= Attività da svolgere 1 =
Nel testo sui profumi di nicchia, a quale differenza viene paragonata quella tra profumo commerciale e profumo di nicchia?
= Attività da svolgere 2 =
Prosegui il testo sui profumi di nicchia a partire dall'ultima frase riportata.

= Estratto della pagina =
24 January 2012 - 02:30 AM

Ciao a tutti!

Mi sono iscritta da pochissimo, non possiedo praticamente nessun profumo di nicchia e sto leggendo con interesse le vostre discussioni, anche per evitare di saltar fuori con domande scontate, magari fatte mille altre volte da altri utenti come me.

Però certi dubbi proprio non riesco a chiarirmeli, quindi scrivo questo topic con l'intenzione di capire meglio.

Su qualche sito ho letto che i profumi di nicchia sono fatti di ingredienti naturali, veri e propri olii essenziali, ed è per questo che costano di più... in altri siti ho letto invece che nel profumo di nicchia non conta tanto la naturalità degli ingredienti, ma la qualità del bouquet, che sebbene sia poi sottoposta sempre a un giudizio soggettivo da parte dei singoli nasi degli utilizzatori finali, è comunque caratterizzata da una finezza particolare che non si riscontra nei commerciali.
Una definizione che mi ha convinta l'ho trovata su un sito di cui ora non ricordo il nome, ma faceva più o meno così:

"La differenza è la stessa che c'è tra un quadro d'autore e un poster.
Il profumo commerciale è studiato per piacere a tutti, per inondare il mercato, per attrarre chi vuole la "firma".
Il profumo di nicchia è un'opera artistica, su cui talvolta si lavora anche per anni, che esprime una ricerca culturale o la sensibilità artistica del suo autore."

In seguito ho appreso che anche certi profumi di nicchia possono essere fatti con sostanze sintetizzate in laboratorio, il che non mi ha sconvolto per niente, anzi... sicuramente ci vuole una grande arte anche per abbinare certe molecole sintetiche, le quali se accostate a certi componenti prendono un certo odore, se accostate ad altri ne prendono uno completamente diverso... ho sentito che certe sostanze, se inalate da sole, addirittura non hanno un profumo proprio.

Voci salvate:
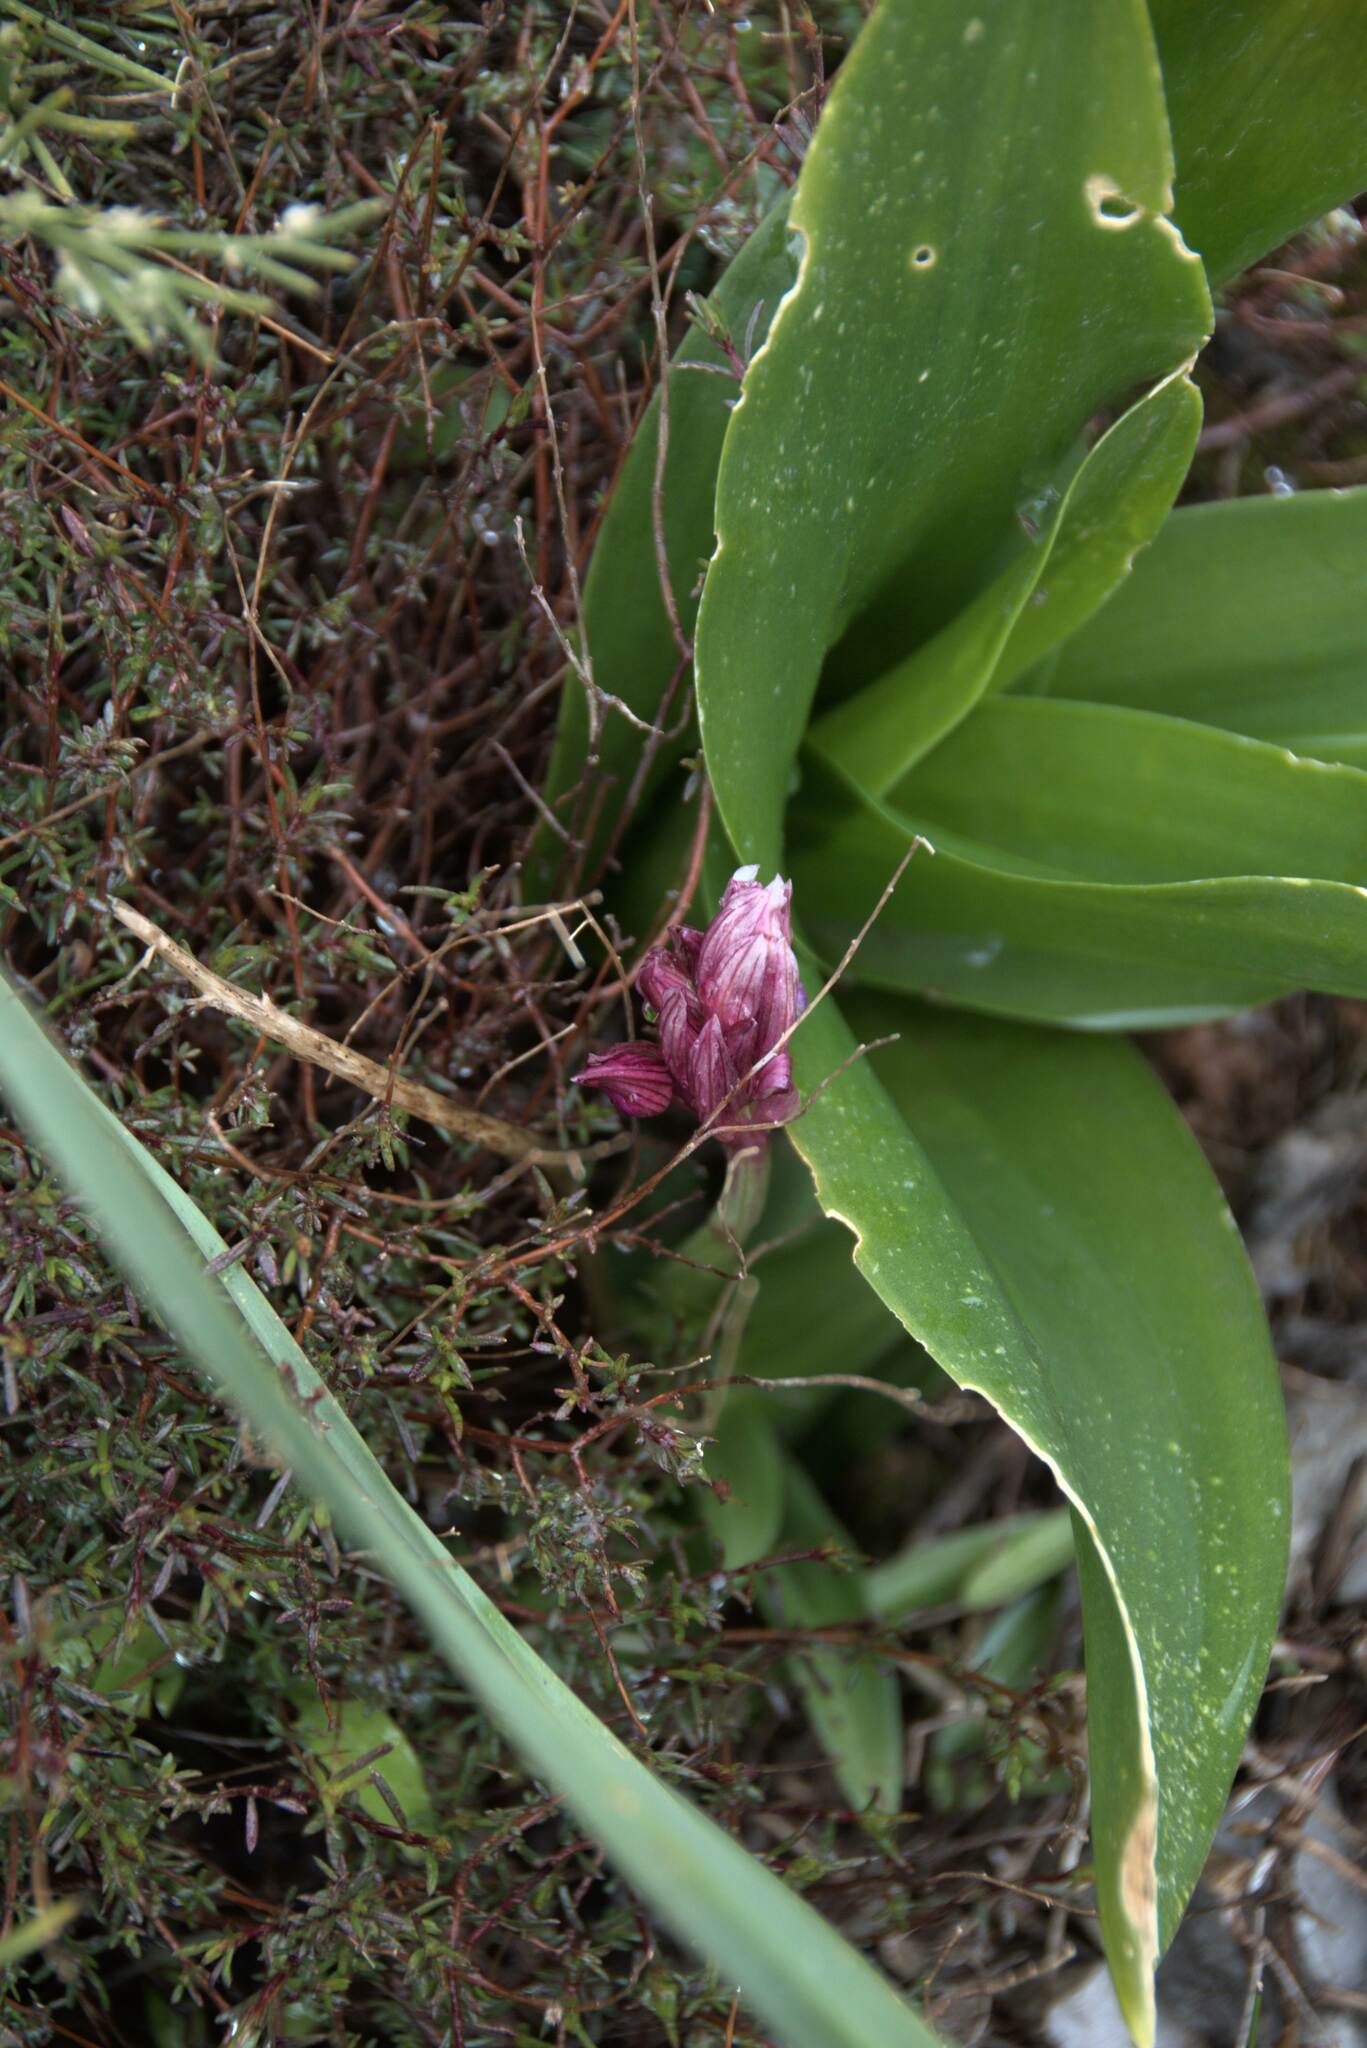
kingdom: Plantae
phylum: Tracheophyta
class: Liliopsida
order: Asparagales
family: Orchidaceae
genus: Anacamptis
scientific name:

= Spazio risposta 1 =
Alla differenza tra un quadro d'autore e un poster.

= Spazio risposta 2 =
Prima domanda: anche fra le molecole di sintesi esiste una maggiore o una minore qualità? Una maggiore o una minor purezza?

Seconda domanda: la differenza fra profumo di nicchia e profumo commerciale sta solo ed esclusivamente nella qualità del bouquet, come nell'affermazione che ho citato prima? Oppure anche nella qualità degli ingredienti impiegati, siano essi naturali o sintetici?

Terza domanda: la definizione "di nicchia" potrebbe riferirsi anche solo al fatto che il marchio in questione è poco conosciuto e ha un target particolare? Chiedo questo perchè ho visto che in questo forum si è parlato anche di Erbolario, che di certo non produce fragranze artistiche o di pregio, ma che comunque si rivolge a una fetta di mercato particolare, più di quanto non facciano marche più famose. Ma a questo punto la definizione "profumo di nicchia" non equivarrebbe più necessariamente a "ricerca culturale o artistica".

Magari "profumo di nicchia" ha molteplici significati, a seconda del contesto...

Insomma, ho le idee un po' confuse, mi aiutereste a diradare un po' la nebbia?